Legislation would also provide technical assistance to growers seeking to sell to schools

    A bipartisan bill that would provide school districts across the state with a reimbursement for feeding students healthy, local foods through farm-to-school initiatives was introduced in the Minnesota Legislature last Thursday.

    District 1 State Senator Mark Johnson (R-East Grand Forks) is a co-author of the legislation which would also provide technical assistance to growers seeking to sell to schools.

    "This legislation is a win-win for our schools and farms, and it gives our children the opportunity to have local fresh produce during their meals," said Senator Mark Johnson. “With many children in our district, and across the state, relying on reduced-price meals, we’re giving them an opportunity to learn about healthy eating and instilling them with good diet habits that can help them later in life.”

    According to a 2017 study, more than 1.6 million Minnesotans lack access to healthy food.

    Farm to School programs provide children with more opportunities to eat locally grown, healthy foods, which promote growth, nutrition, and positive lifelong eating habits.

    "Making the connection about where food comes from early is important," said Jami Lee, who, as Child Nutrition Services Manager at the Tri-Valley Opportunity Council Head Start Program, has experience sourcing food from local farms. "Not only do kids in our program eat better, they also have a deeper understanding of how food is produced and a real connection to the farmers in our community."

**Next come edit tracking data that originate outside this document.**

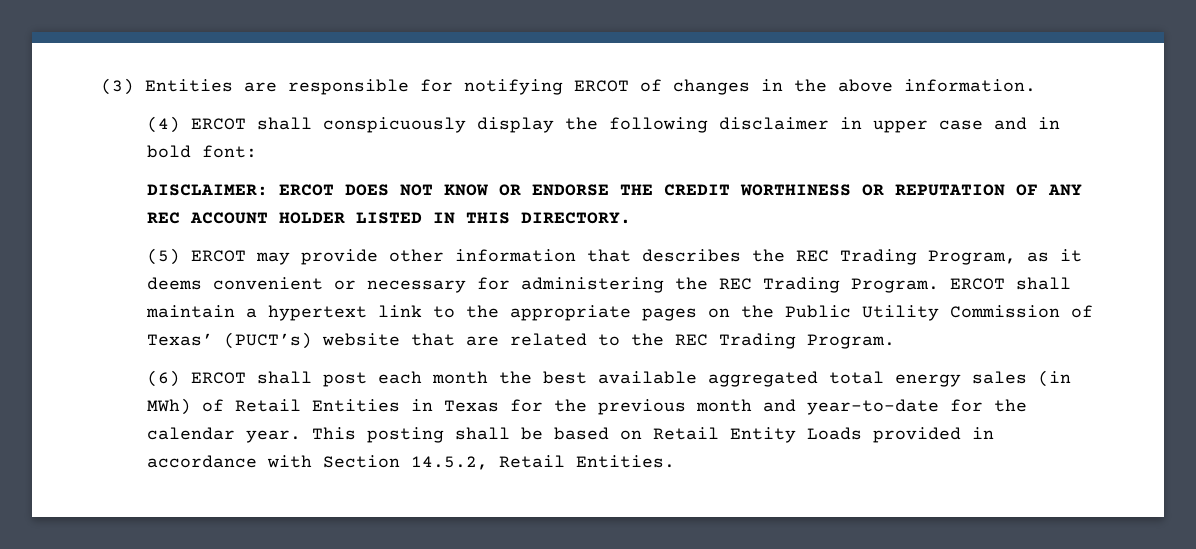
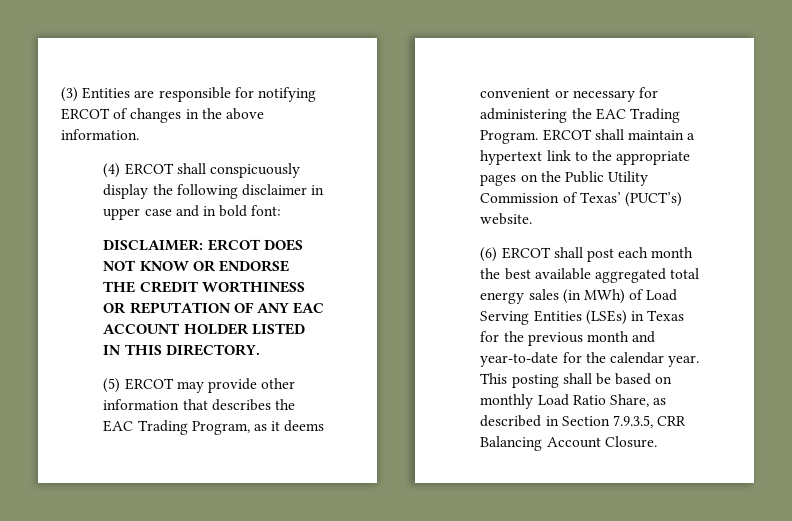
[147,212,181,224] REC -> [293,302,325,314] EAC
[796,250,830,262] REC -> [103,420,134,432] EAC
[719,278,753,290] REC -> [595,108,626,120] EAC
[322,333,896,349] website that are related to the REC Trading Program. -> [480,213,533,225] website.
[235,399,401,412] Retail Entities -> [646,289,678,301] [480,310,627,325] Load Serving Entities (LSEs)
[653,427,995,443] [147,455,676,470] Retail Entity Loads provided in accordance with Section 14.5.2, Retail Entities. -> [480,394,667,409] [480,415,687,428] [480,436,657,451] monthly Load Ratio Share, as described in Section 7.9.3.5, CRR Balancing Account Closure.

    Farm to School initiatives support growers and the broader local economy as well. Farmers participating in these programs gain access to new, stable markets to supplement their incomes and help them maintain their livelihoods.

    Increased demand for the processors and distributors required to run Farm to School programs provides an economic boost for local communities.

    In fact, according to the National Farm to School Network, every dollar invested in farm to school programs generates $2.16 to the local economy.

    "Farm to School provided the income we need to grow and stabilize our farm business," said Ben Doherty, a Land Stewardship Project Member who, along with Erin Johnson, owns and operates Open Hands Farm in Northfield. "We have been able to triple our business, hire more employees and support other local businesses."